This past weekend, I took a cooking class at Sur la Table to learn to make street tacos. In the class, we learned how to make homemade tortillas, al pastor, cilantro and shrimp, and rajas tacos. The class did not disappoint, so here I present fresh handmade corn tortillas.
Fresh Handmade Corn Tortillas
Yield: 12 tortillas
Prep Time: 40 minutes
Cook Time: 10 minutes
1.5 cups masa harina (see Note 1)
1/2 tsp fine sea salt
2 tbsp butter or vegetable oil
1 cup hot water
How to Make It
- Place masa and salt in a bowl, add butter. Mix with hands. Slowly add water while mixing with hands until dough comes together into a ball. Knead until smooth. Divide dough into 12 portions and form into a smooth ball. Place balls on a baking sheet, cover with plastic, and rest for 30 minutes.

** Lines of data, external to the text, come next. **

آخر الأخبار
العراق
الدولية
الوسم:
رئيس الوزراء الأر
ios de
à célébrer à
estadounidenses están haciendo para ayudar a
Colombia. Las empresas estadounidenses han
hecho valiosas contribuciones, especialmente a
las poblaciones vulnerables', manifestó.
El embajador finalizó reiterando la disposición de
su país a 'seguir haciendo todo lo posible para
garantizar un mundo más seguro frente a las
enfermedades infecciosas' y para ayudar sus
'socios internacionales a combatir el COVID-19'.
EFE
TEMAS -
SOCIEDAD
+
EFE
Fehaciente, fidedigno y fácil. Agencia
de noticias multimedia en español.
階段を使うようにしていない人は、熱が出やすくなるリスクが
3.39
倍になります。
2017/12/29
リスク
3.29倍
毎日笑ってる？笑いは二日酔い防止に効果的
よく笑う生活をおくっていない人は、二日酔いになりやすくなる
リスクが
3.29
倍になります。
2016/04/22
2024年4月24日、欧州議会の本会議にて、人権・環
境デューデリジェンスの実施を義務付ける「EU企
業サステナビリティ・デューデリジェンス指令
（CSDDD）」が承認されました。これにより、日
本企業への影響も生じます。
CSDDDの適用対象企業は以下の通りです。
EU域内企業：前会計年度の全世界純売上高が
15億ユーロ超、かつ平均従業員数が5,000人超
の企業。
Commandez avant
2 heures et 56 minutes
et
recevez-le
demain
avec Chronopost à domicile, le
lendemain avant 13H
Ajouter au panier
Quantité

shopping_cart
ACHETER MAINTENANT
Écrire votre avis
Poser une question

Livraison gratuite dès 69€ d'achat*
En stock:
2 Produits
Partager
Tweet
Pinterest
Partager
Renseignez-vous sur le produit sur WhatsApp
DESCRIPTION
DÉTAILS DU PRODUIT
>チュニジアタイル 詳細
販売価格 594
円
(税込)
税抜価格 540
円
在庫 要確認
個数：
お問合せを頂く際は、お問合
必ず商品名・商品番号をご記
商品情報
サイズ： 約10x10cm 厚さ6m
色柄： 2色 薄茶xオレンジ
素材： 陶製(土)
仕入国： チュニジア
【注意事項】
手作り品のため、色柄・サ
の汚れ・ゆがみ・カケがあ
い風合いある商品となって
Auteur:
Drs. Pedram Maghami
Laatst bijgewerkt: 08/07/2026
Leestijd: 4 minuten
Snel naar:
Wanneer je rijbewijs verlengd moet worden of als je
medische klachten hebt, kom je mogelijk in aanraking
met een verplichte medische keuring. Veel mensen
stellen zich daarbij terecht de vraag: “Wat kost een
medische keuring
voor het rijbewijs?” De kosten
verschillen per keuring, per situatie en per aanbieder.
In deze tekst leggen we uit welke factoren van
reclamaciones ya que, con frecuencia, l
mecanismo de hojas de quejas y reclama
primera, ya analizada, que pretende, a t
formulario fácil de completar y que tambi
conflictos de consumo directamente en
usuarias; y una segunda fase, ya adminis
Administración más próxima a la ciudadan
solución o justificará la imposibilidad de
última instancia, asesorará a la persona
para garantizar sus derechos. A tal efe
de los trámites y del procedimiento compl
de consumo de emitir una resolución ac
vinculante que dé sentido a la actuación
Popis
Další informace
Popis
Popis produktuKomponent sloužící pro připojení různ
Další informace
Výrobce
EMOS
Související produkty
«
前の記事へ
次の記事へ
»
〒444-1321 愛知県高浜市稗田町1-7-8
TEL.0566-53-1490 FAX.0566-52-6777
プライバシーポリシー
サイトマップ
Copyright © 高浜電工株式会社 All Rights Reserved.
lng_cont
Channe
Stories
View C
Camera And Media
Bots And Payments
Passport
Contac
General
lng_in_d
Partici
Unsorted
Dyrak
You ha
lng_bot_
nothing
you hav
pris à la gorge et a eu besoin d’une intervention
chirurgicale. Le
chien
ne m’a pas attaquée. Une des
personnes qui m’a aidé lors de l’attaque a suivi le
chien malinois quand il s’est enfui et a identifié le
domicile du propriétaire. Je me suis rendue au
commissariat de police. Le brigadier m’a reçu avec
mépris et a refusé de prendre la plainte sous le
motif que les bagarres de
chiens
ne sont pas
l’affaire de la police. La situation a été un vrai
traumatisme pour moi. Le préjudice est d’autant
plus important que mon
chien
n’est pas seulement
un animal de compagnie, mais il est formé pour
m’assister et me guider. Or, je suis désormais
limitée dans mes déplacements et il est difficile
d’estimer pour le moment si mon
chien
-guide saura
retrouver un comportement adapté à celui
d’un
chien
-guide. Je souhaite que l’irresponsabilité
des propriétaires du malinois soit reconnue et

- After dough has rested, heat a large skillet over medium heat.
- Place dough between 2 sheets of parchment paper and place into center of tortilla press. Press down firmly until tortilla is evenly 1/8 inch thick.
- Transfer tortilla to hot skillet. Cook tortilla until brown spots appear on the bottom, about 1 minute. Flip and repeat. Transfer tortilla to a baking sheet and cover with a dampened towel to trap in the heat. Repeat for remaining dough balls until 12 tortillas have been made.
- When ready to serve, reheat the tortillas, wrapped with foil, in the oven at 350°F for 10 minutes. Tortillas can also be stored in plastic in the refrigerator for 2 days.
Note 1: Masa harina can be found at most grocery stores. I get mine from Ralphs.